Thaler is also the founder of The Gleaners' Kitchen, gleaner being Thaler's euphemism for dumpster diver, derived from the agricultural practice of taking leftover produce and grains from the fields after the harvest. He started the group in Massachusetts to serve dumpster-sourced dinners, but they only managed to host a few meals before the landlord kicked them out.
For a period in his life, while running The Gleaner's Kitchen, Thaler says he was eating 100 percent of his meals from the dumpster.
"Most of the dumpstering I would do was at Trader Joe's," he says, introducing me to a new verb. "They — more than any other grocery store — they plastic wrap their food a lot," so the chucked goods are still safe to eat. Some grocery stores, like Whole Foods, compact their food right away, mixing plastics and food together, leaving much less treasure for picking, he explains.
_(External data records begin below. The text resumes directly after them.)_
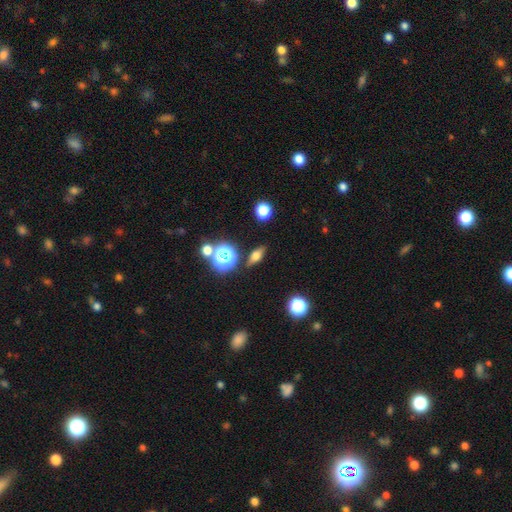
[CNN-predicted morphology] smooth 55%, featured or disk 28%, star or artifact 16%. Down the decision tree: how rounded — in between (56%); merging — none (84%).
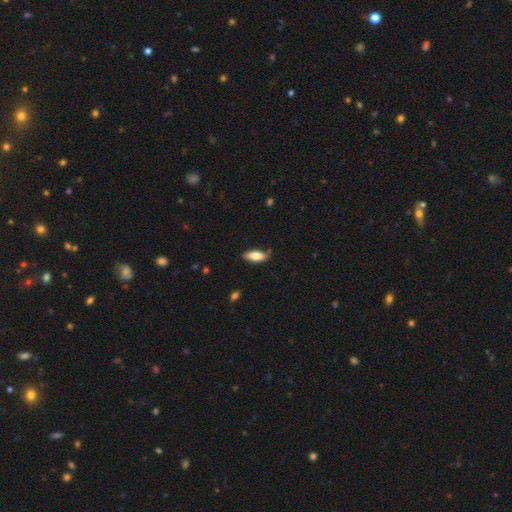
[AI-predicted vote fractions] smooth 76%, featured or disk 18%, star or artifact 6%. Down the decision tree: how rounded — in between (76%); merging — none (79%).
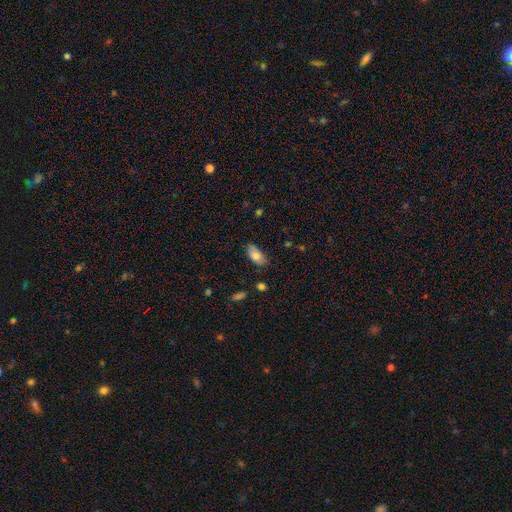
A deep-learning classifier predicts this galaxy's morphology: Smooth or featured: smooth — 75% (featured or disk — 18%)
How rounded: in between — 90% (cigar-shaped — 7%)
Merging: none — 72% (minor disturbance — 22%)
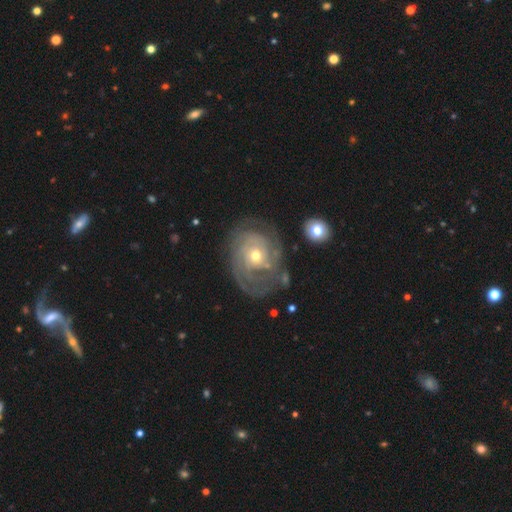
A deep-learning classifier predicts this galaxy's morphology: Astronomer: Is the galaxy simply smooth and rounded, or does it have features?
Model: featured or disk — 86%.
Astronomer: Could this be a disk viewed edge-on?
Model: no — 97%.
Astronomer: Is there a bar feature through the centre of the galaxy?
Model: no — 76%.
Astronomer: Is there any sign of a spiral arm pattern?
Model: yes — 93%.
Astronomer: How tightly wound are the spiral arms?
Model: tight — 68%.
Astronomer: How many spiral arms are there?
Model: can't tell — 35% (runner-up: 2, 22%).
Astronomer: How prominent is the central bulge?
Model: moderate — 51% (runner-up: small, 45%).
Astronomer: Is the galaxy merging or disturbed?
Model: none — 63%.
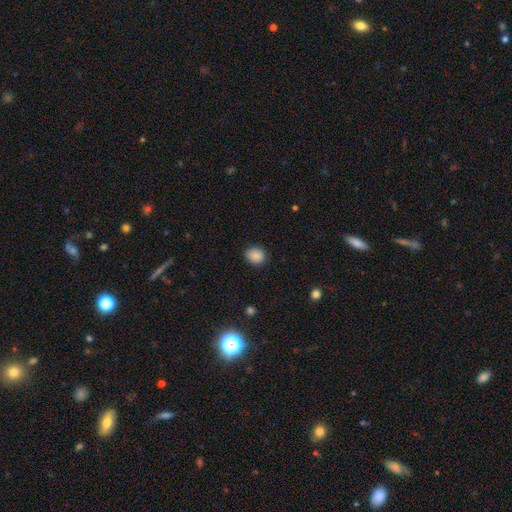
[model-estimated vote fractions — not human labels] smooth-or-featured: smooth: 87% | star or artifact: 10% | featured or disk: 4%
  how-rounded: round: 75% | in between: 24% | cigar-shaped: 1%
  merging: none: 86% | minor disturbance: 11% | major disturbance: 2% | merger: 1%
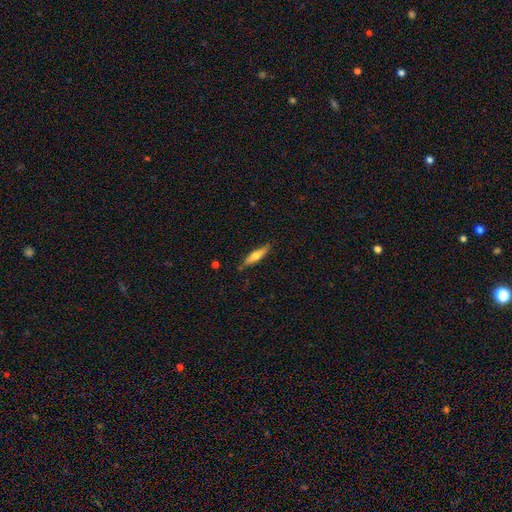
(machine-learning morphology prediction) Smooth or featured?
  - smooth: 53% *
  - featured or disk: 41%
  - star or artifact: 6%
How rounded?
  - cigar-shaped: 79% *
  - in between: 19%
  - round: 2%
Merging?
  - none: 83% *
  - minor disturbance: 13%
  - major disturbance: 2%
  - merger: 2%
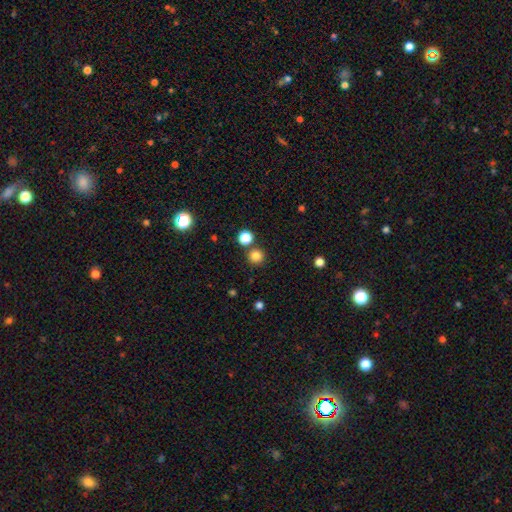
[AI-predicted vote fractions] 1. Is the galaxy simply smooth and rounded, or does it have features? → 82% smooth, 14% star or artifact, 4% featured or disk.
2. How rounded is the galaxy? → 95% round, 4% in between, 1% cigar-shaped.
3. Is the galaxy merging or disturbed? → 84% none, 8% merger, 6% minor disturbance, 2% major disturbance.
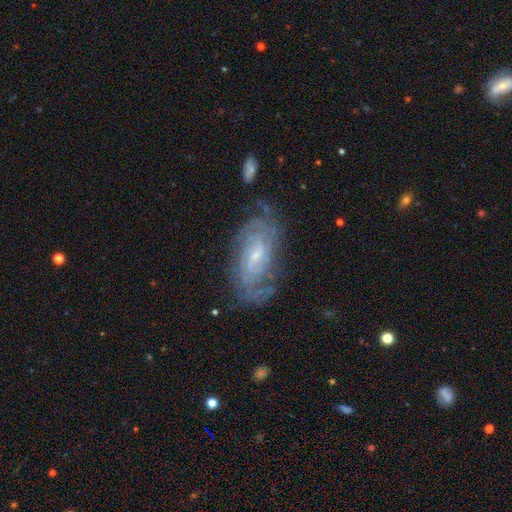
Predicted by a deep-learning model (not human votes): smooth-or-featured: featured or disk: 80% | smooth: 13% | star or artifact: 8%
  disk-edge-on: no: 94% | yes: 6%
    bar: weak: 47% | no: 42% | strong: 11%
    has-spiral-arms: yes: 92% | no: 8%
      spiral-winding: tight: 57% | medium: 33% | loose: 10%
      spiral-arm-count: can't tell: 43% | 2: 25% | 3: 13% | 4: 10% | more than 4: 5% | 1: 5%
    bulge-size: small: 67% | moderate: 25% | none: 5% | large: 2% | dominant: 1%
  merging: none: 69% | minor disturbance: 19% | major disturbance: 9% | merger: 3%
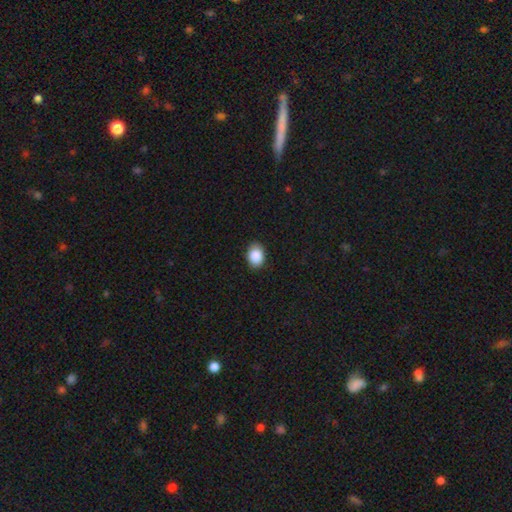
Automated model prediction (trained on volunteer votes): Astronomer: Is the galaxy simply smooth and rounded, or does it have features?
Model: smooth — 89%.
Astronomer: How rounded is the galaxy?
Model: in between — 71%.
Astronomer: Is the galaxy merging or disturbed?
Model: none — 86%.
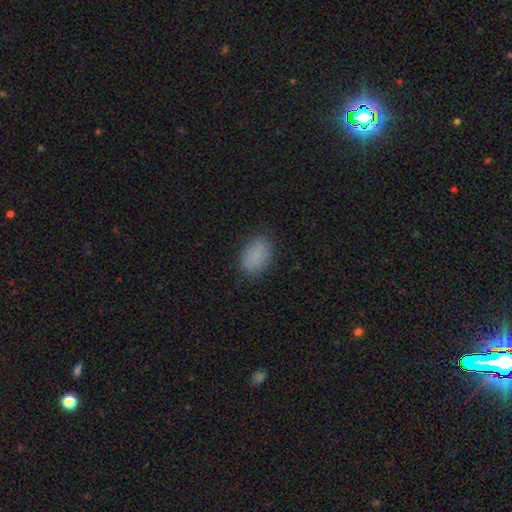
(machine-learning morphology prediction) Smooth or featured: smooth — 85% (star or artifact — 9%)
How rounded: in between — 89% (round — 10%)
Merging: none — 81% (minor disturbance — 14%)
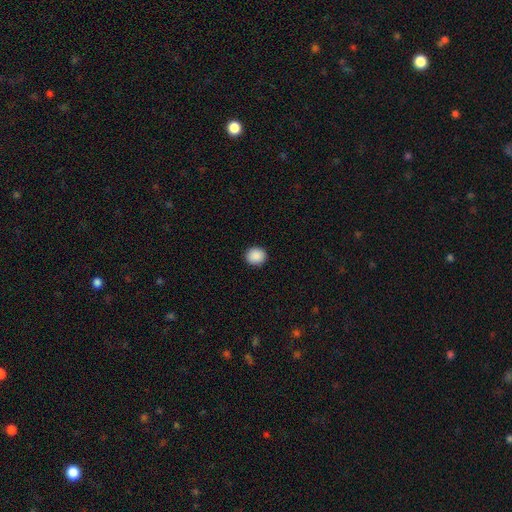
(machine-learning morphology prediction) Smooth or featured: smooth — 90% (star or artifact — 8%)
How rounded: round — 86% (in between — 13%)
Merging: none — 92% (minor disturbance — 5%)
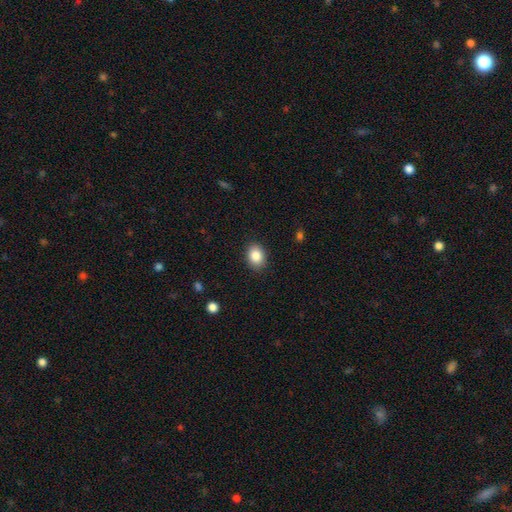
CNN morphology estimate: Smooth or featured: smooth — 86% (star or artifact — 8%)
How rounded: in between — 66% (round — 33%)
Merging: none — 89% (minor disturbance — 8%)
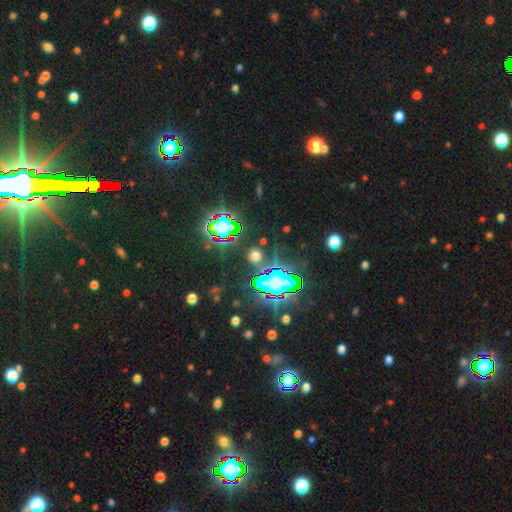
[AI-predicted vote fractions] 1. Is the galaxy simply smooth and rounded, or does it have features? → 67% star or artifact, 25% smooth, 9% featured or disk.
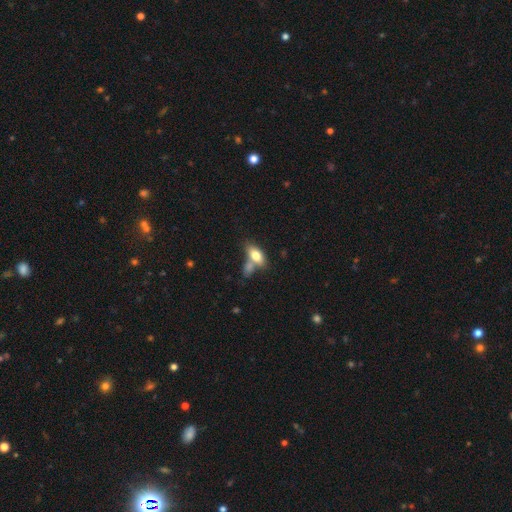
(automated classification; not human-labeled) A smooth galaxy with no disk features (76%) that is in between round and cigar-shaped (86%).

Vote fractions:
- Smooth or featured? smooth: 76% / featured or disk: 17% / star or artifact: 7%
- How rounded? in between: 86% / cigar-shaped: 8% / round: 5%
- Merging? none: 42% / merger: 37% / minor disturbance: 14% / major disturbance: 6%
A documentary about Thaler and his friends, not yet released, shows them digging in a surprisingly efficient manner — throwing full, multicolored Odwalla bottles into a milk crate and carefully moving half-filled trash bags and papers to pick out vegetables.
"I've never found rats and I've never gotten sick," he says.
And while he agrees it may take a little training to dive, he suggests the rules regarding finding food that's still good enough to eat are much easier to navigate than those about private property.
"You look at the food and you smell the food ... using your senses is really important," Thaler says.
While vegetables may get mushy and cheeses might mold, it's nothing that Thaler can't cut off or cook up. He says the only thing that's really risky is meat.
"I would never eat a rare steak out of the dumpster," he says. "Don't take the meat that's obvious discolored," he advises. Eggs, on the other hand, are fine, he says, as long as they don't smell absurdly strong of sulfur.
Dumpster divers are protected by a 1988 Supreme Court case, California v. Greenwood, in which the court ruled that the Fourth Amendment (the one that bans unreasonable searches and seizures) doesn't protect a person's trash left out for public collection. However, foraging in dumpsters on private property does carry the risk of violating trespassing laws.
At the height of his dumpstering, Thaler and his friends would break out the gloves (also from dumpsters), magnetic LED lights and milk crates (for storage) to quest for food in the middle of the night.
"You want to go really, really quickly," he explains, so you don't get caught.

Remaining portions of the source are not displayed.